== 原文

保守論客の独り言

社会の様々な問題に保守の視点で斬り込みます

「国際女性デー」について(1) ~近視眼的平等~

《きょうは国際女性デー。女性の政治的解放を目指す国際的な統一行動日だ。1904年3月8日、米国で行われた女性参政権を求めるデモにちなむ》(3月8日付西日本新聞「春秋」)

 が、私は、参政権の問題は本来、徴兵制と併(あわ)せて考える必要があると思うのである。

《兵役の義務が課されているのは男性だけである国家が多く、女性も徴兵される国はイスラエル、マレーシア、ノルウェー北朝鮮スウェーデンなどである。かつては、このような義務が課せられたことが、男性のみに参政権等の権利が与えられる根拠となっていた》(ウィキペディア「徴兵制度」)

 生きるか死ぬかの問題に当人の意見が反映されないのは「不条理」である。だから徴兵制と参政権は切り離して考えるべきではない。

 にも拘(かか)わらず、「平等」を旗印に、参政権は女性にも与えられることになった。結果、「戦争」という最も重要な政治課題の一つにおいて、自らの命が懸かっている男性とそうでない女性が同等の権利を持つこととなってしまった。

====
== 提示された行

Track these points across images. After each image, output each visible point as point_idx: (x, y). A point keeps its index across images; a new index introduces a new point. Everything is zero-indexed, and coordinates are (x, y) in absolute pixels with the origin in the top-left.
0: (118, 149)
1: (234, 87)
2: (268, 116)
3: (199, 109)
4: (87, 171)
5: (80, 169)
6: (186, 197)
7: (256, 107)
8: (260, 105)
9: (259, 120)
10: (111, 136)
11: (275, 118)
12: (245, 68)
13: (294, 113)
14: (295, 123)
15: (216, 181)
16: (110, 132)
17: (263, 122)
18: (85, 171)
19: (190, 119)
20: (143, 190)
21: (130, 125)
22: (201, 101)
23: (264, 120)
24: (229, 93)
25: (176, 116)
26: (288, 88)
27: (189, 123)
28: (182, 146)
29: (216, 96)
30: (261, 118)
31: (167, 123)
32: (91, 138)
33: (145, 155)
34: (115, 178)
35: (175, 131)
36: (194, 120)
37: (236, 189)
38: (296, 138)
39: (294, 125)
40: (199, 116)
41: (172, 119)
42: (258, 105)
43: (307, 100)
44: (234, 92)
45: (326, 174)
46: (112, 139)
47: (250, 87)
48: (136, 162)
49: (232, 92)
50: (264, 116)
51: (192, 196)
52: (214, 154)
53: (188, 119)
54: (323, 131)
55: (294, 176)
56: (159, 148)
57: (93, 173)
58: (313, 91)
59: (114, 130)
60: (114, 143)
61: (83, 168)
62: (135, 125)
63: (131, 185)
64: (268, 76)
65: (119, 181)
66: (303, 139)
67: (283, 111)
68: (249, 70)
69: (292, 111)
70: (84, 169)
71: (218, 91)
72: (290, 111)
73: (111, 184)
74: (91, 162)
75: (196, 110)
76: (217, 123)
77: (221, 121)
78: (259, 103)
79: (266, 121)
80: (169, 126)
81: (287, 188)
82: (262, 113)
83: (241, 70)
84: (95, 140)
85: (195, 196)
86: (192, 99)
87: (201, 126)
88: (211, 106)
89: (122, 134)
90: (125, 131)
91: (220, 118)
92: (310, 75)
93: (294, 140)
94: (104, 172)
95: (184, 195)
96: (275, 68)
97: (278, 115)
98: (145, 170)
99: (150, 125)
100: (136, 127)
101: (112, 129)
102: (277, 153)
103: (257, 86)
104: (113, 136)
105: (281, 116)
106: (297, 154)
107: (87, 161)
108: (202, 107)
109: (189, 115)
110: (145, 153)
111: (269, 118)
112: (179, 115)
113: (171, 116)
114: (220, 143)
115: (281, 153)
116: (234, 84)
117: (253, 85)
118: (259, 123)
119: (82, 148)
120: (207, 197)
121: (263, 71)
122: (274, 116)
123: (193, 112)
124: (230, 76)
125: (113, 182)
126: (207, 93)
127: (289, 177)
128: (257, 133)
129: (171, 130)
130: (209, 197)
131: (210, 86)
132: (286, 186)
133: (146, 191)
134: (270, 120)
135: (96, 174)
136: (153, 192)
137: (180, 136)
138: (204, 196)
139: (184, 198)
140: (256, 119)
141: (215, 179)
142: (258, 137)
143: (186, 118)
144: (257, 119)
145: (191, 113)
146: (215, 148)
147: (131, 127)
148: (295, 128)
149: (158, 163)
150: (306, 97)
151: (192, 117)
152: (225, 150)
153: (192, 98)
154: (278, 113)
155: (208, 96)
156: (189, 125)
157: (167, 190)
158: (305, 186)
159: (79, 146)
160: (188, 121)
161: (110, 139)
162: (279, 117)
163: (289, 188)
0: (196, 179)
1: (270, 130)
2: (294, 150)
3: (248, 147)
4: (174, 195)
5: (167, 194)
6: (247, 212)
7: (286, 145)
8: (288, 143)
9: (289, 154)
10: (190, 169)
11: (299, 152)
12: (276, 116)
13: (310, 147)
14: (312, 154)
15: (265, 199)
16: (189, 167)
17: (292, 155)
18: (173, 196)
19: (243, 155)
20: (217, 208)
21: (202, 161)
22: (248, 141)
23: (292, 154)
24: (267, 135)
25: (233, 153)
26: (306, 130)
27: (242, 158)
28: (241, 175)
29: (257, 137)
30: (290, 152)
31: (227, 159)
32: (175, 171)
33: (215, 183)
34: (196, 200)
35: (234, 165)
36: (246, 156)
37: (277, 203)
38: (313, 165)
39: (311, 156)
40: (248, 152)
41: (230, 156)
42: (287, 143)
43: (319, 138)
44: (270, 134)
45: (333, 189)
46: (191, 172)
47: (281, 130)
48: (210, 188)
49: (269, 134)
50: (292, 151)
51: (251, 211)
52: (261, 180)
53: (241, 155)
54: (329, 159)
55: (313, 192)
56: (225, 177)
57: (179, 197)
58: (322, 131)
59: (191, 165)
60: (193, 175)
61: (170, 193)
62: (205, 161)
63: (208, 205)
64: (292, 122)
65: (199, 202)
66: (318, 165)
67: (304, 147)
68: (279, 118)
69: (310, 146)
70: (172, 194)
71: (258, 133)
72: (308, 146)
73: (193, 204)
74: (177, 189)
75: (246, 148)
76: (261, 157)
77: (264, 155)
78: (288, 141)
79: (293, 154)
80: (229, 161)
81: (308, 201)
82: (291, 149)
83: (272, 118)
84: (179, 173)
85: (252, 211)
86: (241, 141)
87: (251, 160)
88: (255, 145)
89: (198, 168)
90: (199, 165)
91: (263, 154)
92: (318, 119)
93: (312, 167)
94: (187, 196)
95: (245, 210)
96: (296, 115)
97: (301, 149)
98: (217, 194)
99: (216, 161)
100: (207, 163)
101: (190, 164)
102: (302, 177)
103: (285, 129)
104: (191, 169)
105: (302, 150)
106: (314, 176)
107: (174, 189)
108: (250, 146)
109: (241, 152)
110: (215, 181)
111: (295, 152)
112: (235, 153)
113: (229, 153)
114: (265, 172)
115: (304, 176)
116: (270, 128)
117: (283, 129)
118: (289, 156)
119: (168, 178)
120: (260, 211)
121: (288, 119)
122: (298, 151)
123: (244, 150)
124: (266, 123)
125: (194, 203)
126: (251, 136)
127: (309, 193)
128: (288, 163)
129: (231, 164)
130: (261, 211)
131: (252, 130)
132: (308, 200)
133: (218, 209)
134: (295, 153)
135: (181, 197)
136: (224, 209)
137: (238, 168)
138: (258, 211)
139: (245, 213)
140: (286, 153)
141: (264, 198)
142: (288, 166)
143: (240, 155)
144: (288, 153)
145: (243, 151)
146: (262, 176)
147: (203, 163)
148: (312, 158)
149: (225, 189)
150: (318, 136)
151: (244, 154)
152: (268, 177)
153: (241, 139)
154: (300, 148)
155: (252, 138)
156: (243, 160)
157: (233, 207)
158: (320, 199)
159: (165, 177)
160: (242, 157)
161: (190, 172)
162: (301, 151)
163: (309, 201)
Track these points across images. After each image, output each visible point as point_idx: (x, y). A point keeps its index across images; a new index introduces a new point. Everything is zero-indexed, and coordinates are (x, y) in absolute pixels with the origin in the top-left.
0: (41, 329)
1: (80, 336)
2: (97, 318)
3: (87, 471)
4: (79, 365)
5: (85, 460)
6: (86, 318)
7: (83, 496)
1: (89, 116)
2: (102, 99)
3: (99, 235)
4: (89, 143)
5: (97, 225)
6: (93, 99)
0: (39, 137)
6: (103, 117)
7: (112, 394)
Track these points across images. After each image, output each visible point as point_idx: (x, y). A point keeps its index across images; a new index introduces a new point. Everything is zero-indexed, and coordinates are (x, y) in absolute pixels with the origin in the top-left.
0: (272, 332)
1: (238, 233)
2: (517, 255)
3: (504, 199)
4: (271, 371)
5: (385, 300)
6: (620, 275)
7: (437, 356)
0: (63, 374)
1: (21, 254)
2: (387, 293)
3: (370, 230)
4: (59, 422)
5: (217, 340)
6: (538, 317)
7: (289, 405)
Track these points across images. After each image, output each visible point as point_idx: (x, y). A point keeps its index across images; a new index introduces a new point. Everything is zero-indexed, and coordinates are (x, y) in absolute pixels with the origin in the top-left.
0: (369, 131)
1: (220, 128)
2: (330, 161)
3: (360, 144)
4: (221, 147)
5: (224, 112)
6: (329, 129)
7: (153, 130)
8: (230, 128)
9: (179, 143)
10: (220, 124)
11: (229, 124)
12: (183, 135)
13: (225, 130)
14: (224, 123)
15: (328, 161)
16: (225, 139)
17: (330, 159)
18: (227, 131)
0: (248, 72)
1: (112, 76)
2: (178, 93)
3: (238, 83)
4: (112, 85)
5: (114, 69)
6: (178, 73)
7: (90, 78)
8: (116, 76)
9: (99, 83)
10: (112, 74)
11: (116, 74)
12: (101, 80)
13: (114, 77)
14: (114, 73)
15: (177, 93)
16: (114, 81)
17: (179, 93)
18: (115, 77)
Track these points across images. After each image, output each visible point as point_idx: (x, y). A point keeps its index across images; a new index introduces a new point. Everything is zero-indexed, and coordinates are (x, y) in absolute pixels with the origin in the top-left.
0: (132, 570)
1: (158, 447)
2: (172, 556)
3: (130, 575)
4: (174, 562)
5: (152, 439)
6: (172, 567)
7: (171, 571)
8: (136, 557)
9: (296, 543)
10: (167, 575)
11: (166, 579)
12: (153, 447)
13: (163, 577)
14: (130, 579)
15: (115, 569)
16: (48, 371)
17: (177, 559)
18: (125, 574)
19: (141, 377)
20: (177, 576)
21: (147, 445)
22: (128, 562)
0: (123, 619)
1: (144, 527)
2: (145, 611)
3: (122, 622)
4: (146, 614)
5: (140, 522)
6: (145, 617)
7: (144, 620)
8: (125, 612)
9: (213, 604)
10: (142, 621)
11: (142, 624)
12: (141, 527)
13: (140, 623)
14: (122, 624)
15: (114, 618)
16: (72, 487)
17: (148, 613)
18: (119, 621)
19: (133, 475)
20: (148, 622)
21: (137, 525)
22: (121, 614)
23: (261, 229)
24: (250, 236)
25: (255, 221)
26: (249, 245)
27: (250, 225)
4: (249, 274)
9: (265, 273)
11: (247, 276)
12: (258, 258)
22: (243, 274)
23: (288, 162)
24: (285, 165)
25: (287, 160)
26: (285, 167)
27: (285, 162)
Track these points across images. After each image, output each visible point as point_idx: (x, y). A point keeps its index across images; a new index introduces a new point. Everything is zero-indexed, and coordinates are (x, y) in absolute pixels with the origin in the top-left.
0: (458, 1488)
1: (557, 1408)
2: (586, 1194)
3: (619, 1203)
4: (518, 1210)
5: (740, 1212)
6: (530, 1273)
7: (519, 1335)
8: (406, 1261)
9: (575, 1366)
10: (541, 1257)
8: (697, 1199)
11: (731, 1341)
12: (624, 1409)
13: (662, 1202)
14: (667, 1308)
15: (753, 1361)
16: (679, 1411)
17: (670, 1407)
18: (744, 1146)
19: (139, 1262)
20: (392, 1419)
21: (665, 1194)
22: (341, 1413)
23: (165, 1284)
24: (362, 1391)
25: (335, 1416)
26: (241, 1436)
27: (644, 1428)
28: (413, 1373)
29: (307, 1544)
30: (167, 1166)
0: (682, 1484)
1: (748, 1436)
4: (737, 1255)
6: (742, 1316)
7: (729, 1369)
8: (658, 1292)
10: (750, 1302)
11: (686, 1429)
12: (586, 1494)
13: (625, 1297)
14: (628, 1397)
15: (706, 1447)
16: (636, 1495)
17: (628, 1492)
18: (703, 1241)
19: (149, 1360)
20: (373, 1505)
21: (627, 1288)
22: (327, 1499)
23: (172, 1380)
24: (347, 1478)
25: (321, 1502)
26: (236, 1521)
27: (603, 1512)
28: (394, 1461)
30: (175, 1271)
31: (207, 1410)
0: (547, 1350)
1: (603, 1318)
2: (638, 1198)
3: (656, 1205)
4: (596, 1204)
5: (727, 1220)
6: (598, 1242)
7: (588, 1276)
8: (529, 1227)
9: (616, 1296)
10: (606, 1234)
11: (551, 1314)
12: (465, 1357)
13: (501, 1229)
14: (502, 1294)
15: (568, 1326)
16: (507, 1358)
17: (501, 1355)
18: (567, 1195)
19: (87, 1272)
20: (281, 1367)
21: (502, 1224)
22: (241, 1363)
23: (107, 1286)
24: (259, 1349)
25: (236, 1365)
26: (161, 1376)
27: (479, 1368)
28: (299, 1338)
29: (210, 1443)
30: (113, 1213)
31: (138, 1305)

====

### 作業指示 1:
次の(a)〜(c)が国際女性デーをめぐる文章の内容と一致するか、それぞれ「はい」か「いいえ」で答え、決め手となる本文の語句をそのまま引用すること。
(a) 1904年3月8日、米国で女性参政権を求めるデモが行われた。
(b) 筆者は、参政権と徴兵制を切り離して考えるべきだと述べている。
(c) 引用によれば、兵役の義務が女性にも課されている国家が多い。
### 作業指示 2:
国際女性デーをめぐる文章が途切れたところから話を拾い、続きを書くこと。

### 出力 1:
(a) はい。「1904年3月8日、米国で行われた女性参政権を求めるデモにちなむ」
(b) いいえ。「だから徴兵制と参政権は切り離して考えるべきではない。」
(c) いいえ。「兵役の義務が課されているのは男性だけである国家が多く」

### 出力 2:
《男性を理解するには男性と3つのWとの関係を理解する必要がある、女性(woman)、仕事(work)、戦争(war)だ。たった18歳の少年が、未来の戦争のための登録を法律的に求められる。平時は両性が軍隊に参加するかどうかの選択権を持つが、しかし戦時は軍隊の中の男性だけが戦闘に参加することを求められる。

主要な戦争が勃発したとき、48時間のブートキャンプ(新兵訓練所)の報告が届けられるのは私たちの息子だけだ。男性は選挙に投票できる年齢の前からその権利を守る義務を負い、女性はその権利を守る義務はなく選挙権を受け取る》(ワレン・ファレル『男性権力の神話』(作品社)、p. 139)

 ファレルは言う。

《私は今後徐々に、女性がいかなる戦闘状況にも志願兵として従事することが許されるようになっていくだろうと予測している。しかし、戦争が突然起こったときに、まだ男性だけが戦闘に行くべきであると求められている状態で、女性にもっと戦闘における選択権を与えることは、“選択権のある女性と選択権のない男性”という状況をますます補強してしまう。それは戦闘時にこのようなことを意味する。

 軍隊にいる女性の持っている選択肢は、

  1. 戦闘に参加する

  2.戦闘に参加しない

 軍隊にいる男性が持っている2つの“少し異なった”選択肢は、

  1. 戦闘に参加する

  2.戦闘に参加する

である。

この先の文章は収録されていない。